Excerpt to read ->
British company structures which hide the identity of those behind them were branded a disgrace by the whistleblower who brought to light an alleged 200 billion euro (178 billion pounds) money laundering scandal involving Danske Bank (DANSKE.CO).
“The role of the United Kingdom is an absolute disgrace. Limited liability partnerships and Scottish [limited] partnerships have been abused for absolutely years,” Howard Wilkinson, who headed Danske Bank’s Baltics trading unit from 2007 to 2014, told European Union lawmakers on Wednesday.
Reuters, Nov 21st 2018
By Richard Smith
It rather looks as if the recently-concluded consultation, by the UK’s Department for Business, Energy & Industrial Strategy (BEIS), on Limited Partnership Reforms, has been somewhat overtaken by events in Denmark (and Estonia), does it not? But in fact, if you apply the Government’s standard of evidence to the latest news, it makes no difference at all: it’s just more ‘allegations’.
In my previous post I provided three years’ news headlines covering the involvement of UK Limited Partnerships in a third of a trillion dollars-worth of international financial crime. Above, we see the UK Government’s unpromisingly insipid and non-committal summary of this global bacchanalia of fraud and money laundering.
That certainly ‘sets expectations’, and indeed, as we dive into the detail of the reform proposals, we find that after two years of consultation, UKG still really doesn’t get it. Here are the main proposals from the consultation.
“Those registering Limited Partnerships must demonstrate they are registered with an official anti-money laundering supervised agent, such as an accountant or a lawyer, or an overseas equivalent.”
This looks like a great idea, and in fact, in a previous round of reform consultations, your scribe recommended it. But here’s Transparency International, 9th November 2017:
Transparency International UK has analysed 52 cases of global corruption – amounting to £80 billion – and found hundreds of UK registered shell companies at the heart of these scandals. At the same time the UK’s system to prevent this abuse is failing.
This new research, Hiding in Plain Sight, has found 766 companies registered in the UK that have been directly involved in laundering stolen money out of at least 13 countries. These companies are used as layers to hide money that would otherwise appear suspicious, and have the added advantage of providing a respectability uniquely associated with being registered in the UK.
Our evidence has shown this is no accident. The UK is home to a network of Trust and Companies Service Providers (TCSP’s) that operate much like Appleby and Mossack Fonseca – companies at the heart of the Paradise and Panama Papers – who create these companies on behalf of their clients.
TCSPs will register these companies to UK addresses, often nothing more than mailboxes. This has created ‘company factories’, where thousands of companies can be registered to unoccupied buildings with little to suggest any meaningful business occurs. We found half of the 766 questionable companies we identified were registered to only 8 separate addresses – in one instance a run-down building, next to a bank on Potters Bar High Street.

(Data items)
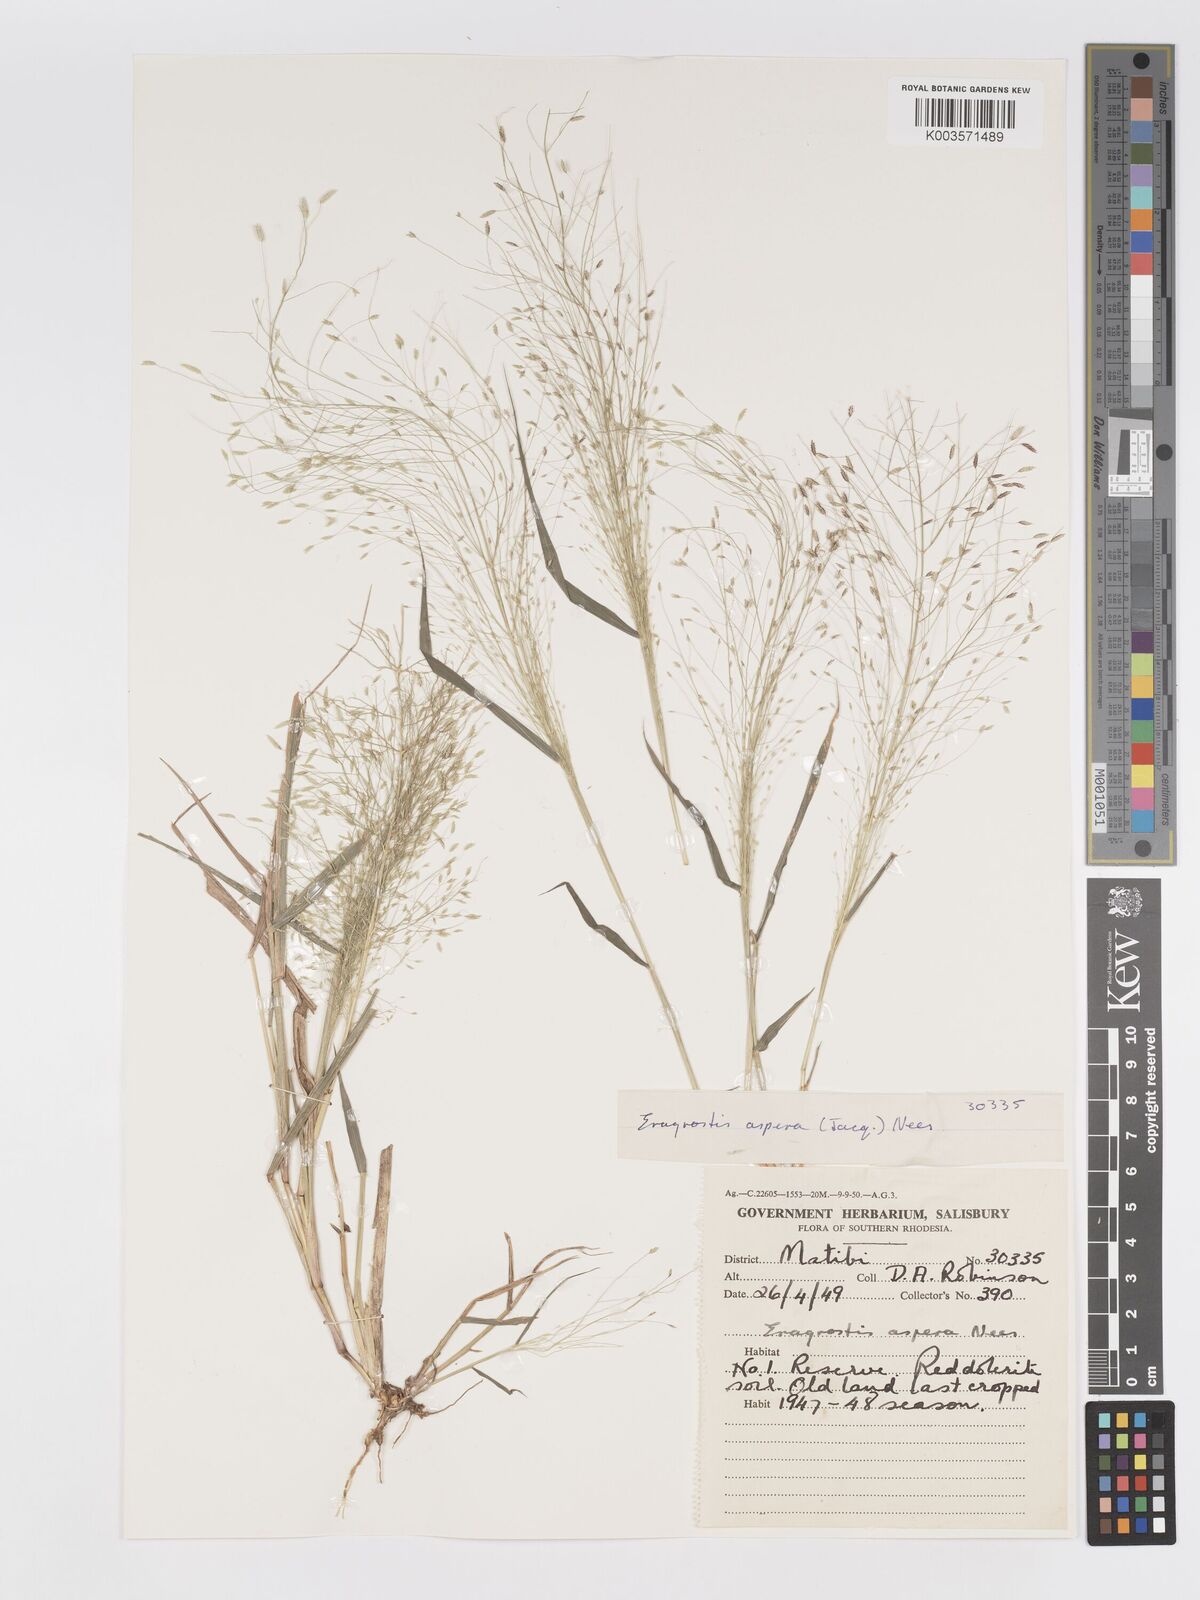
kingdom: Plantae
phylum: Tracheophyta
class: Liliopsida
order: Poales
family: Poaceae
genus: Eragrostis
...
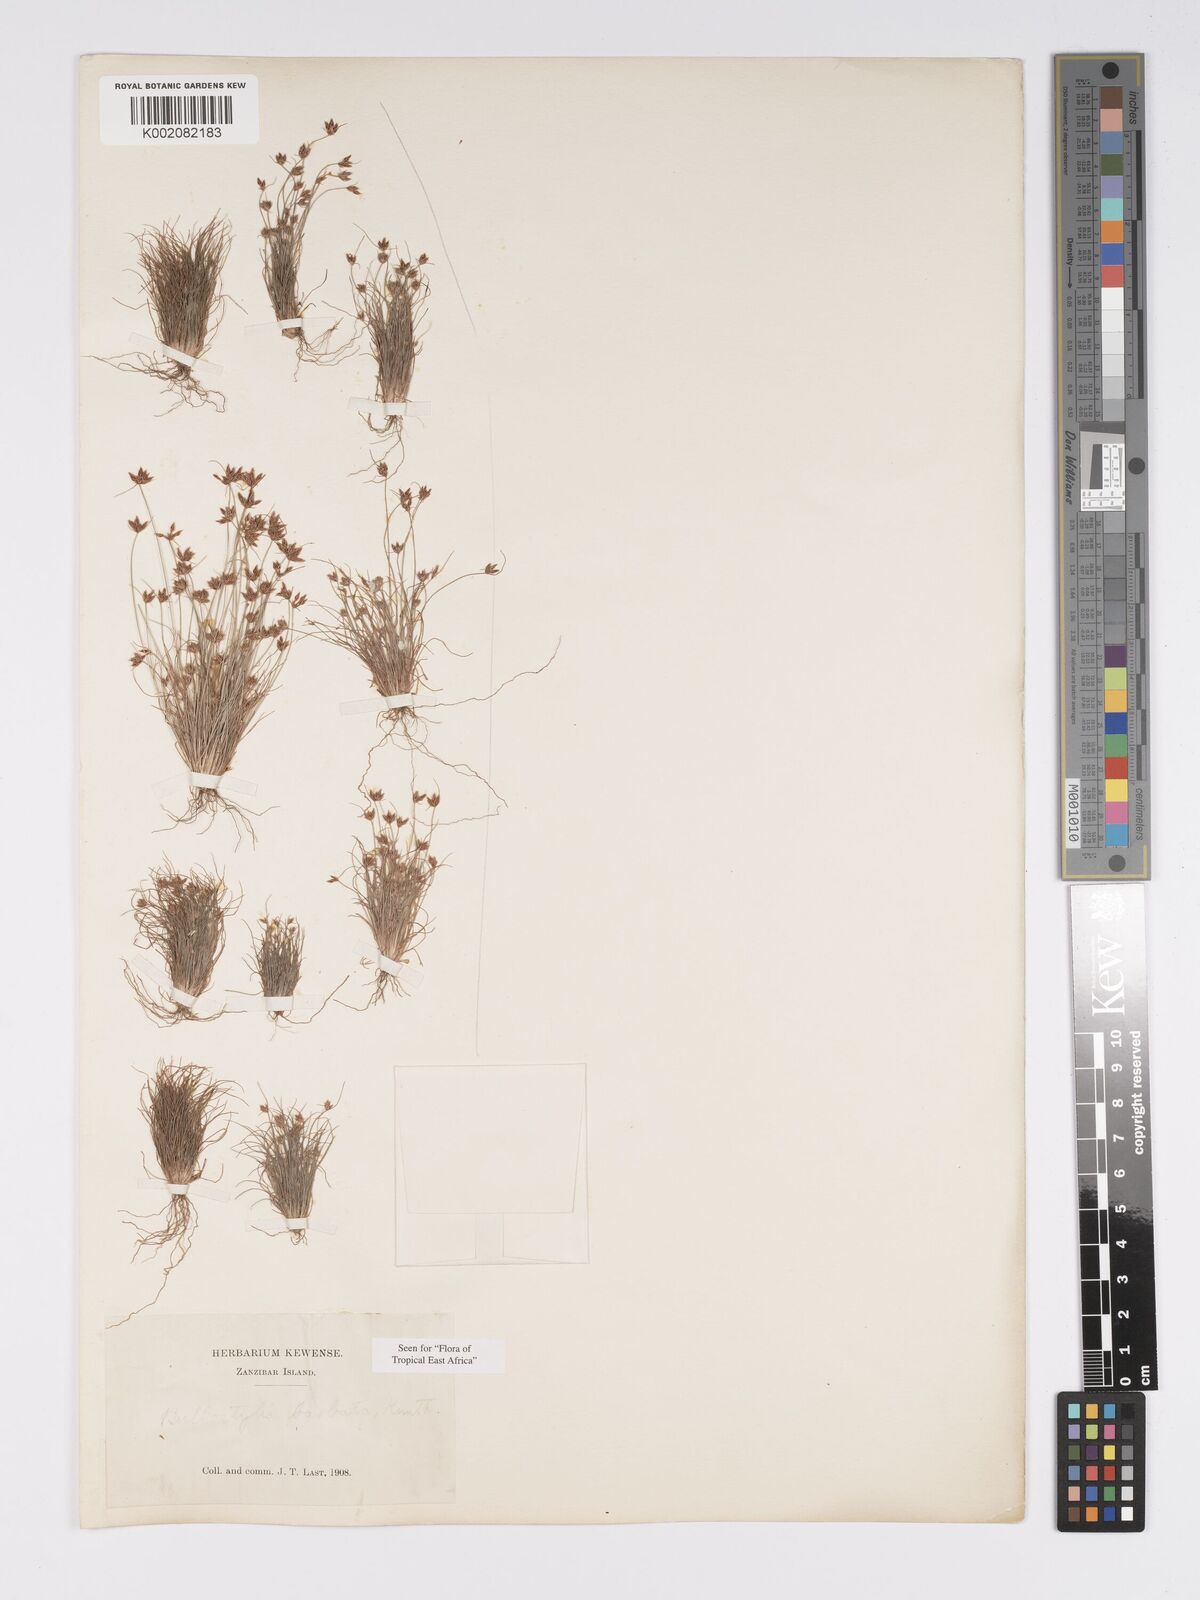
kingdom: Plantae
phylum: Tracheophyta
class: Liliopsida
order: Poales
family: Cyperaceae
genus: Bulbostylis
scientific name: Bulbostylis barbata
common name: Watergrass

Requirement A -> From the article above on UK limited partnerships and money laundering, copy word for word the passage that opens with "That certainly ‘sets" and closes with "abuse is failing.".
Requirement B -> Write the next part of the article on UK limited partnerships and money laundering, picking up after its last sentence.

Expected answer A ->
That certainly ‘sets expectations’, and indeed, as we dive into the detail of the reform proposals, we find that after two years of consultation, UKG still really doesn’t get it. Here are the main proposals from the consultation.
“Those registering Limited Partnerships must demonstrate they are registered with an official anti-money laundering supervised agent, such as an accountant or a lawyer, or an overseas equivalent.”
This looks like a great idea, and in fact, in a previous round of reform consultations, your scribe recommended it. But here’s Transparency International, 9th November 2017:
Transparency International UK has analysed 52 cases of global corruption – amounting to £80 billion – and found hundreds of UK registered shell companies at the heart of these scandals. At the same time the UK’s system to prevent this abuse is failing.

Expected answer B ->
With the UK as a destination of choice for those seeking to hide illicit wealth, the UK’s own defence mechanisms have proven to be woefully inadequate. Just six staff in Companies House are charged with policing 4 million companies, TCSPs have a poor track record of identifying and reporting money laundering with only 77 of the 400,000 suspicious activity reports filed last year coming from this sector.
Meanwhile TCSP’s can set up companies in the UK even if they are not registered or based here. This means they avoid being subject to UK regulation, and instead are bound by local laws, which are often unenforced or so weak as to be ineffective.
In fact, many of the TCSPs behind the boom in anonymous LPs already put their identifying details on the registration forms, and are already supervised by HMRC. They continue to operate, unsanctioned and unperturbed.
In the absence of well-funded, energetic, coherent supervision, convincing enforcement, and a higher bar for TCSP registration and supervision, not only in the UK, but “overseas”, none of which is to be expected in the short term, if at all, the potential impact of the scheme proposed by BEIS is quite likely to be nil.
Verdict: Dead On Arrival, But MIght Come To Life If We Ever Get Any Enforcement.
“The Limited Partnership must demonstrate an ongoing link to the UK, for example by keeping its principal place of business in the UK”
There’s more about the “principal place of business” (PPoB) in the detail:
The Government believes it is vital for LPs registered in the UK under this country’s legal framework to maintain some demonstrable link to the UK. The Government intends to request information about a LP’s connection to the UK (a) on application for registration, and (b) on an ongoing basis. On an application for registration a LP must provide a proposed PPoB in the UK. LPs are diverse in terms of the ways they are established and used and so the Government intends therefore to offer LPs a choice in how to demonstrate their ongoing connection to remain eligible as a LP. A LP will need to either:
o retain their PPoB in the UK;
o demonstrate that they are continuing some legitimate business activity at an address in the UK; or
o demonstrate that they continue to engage the services of an agent that is registered with a UK AML supervisory body
Well now: every single LP ever involved in a fraud has been able to comply with the requirement to retain its PPoB in the UK, and will continue to be able to do so. In other words, this reform does absolutely nothing to mitigate abuse.
Verdict: Dead On Arrival.
Here’s the detail:
The Government is convinced that there is merit in all LPs being required to file a confirmation statement at least every 12 months. The Government intends to introduce this requirement for confirmation statements from LPs in England and Wales, and Northern Ireland; this requirement is already mandatory for SLPs.
Submission of a confirmation statement every 12 months does nothing to confirm the information is accurate. This measure delivers nothing apart from
- an annual hint that the LP might still be conducting business, somewhere on the planet.
- a slight increase in the torrents of unverified claims that already flow into and out of Companies House.
Verdict: Not Quite Dead On Arrival But Not Much of an Anti-Abuse Mechanism.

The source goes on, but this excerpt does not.